### The task
Copy each line of the listing below where the word "quien" turns up.

─── Records to process

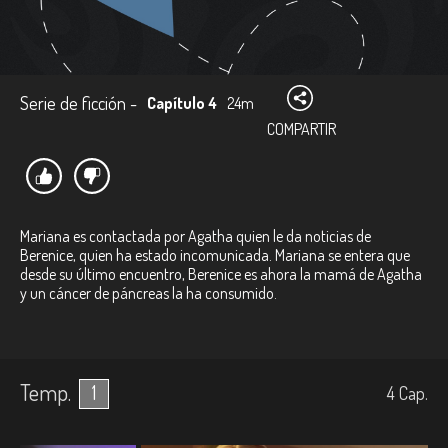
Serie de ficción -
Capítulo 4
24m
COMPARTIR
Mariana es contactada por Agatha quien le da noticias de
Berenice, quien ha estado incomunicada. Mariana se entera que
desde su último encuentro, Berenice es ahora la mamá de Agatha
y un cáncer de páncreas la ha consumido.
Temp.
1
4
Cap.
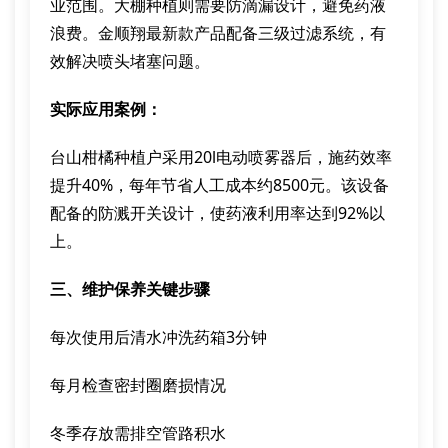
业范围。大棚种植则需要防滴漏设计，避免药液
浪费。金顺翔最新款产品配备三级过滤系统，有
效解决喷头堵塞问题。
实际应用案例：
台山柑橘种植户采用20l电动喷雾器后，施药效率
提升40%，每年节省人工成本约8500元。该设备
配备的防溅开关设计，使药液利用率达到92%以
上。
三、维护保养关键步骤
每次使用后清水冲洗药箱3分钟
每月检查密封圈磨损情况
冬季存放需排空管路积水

──────
─── Records to process

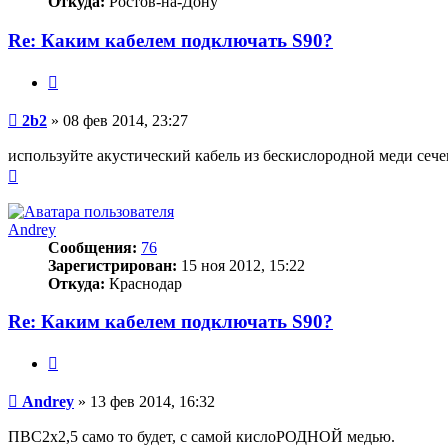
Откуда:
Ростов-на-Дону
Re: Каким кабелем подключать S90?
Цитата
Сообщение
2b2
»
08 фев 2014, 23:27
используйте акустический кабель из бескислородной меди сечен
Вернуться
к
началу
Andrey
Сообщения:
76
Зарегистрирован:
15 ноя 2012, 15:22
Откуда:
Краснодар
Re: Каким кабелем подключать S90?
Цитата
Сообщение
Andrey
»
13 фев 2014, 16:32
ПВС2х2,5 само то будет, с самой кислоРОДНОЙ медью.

──────

### Response to this exercise
Mariana es contactada por Agatha quien le da noticias de
Berenice, quien ha estado incomunicada. Mariana se entera que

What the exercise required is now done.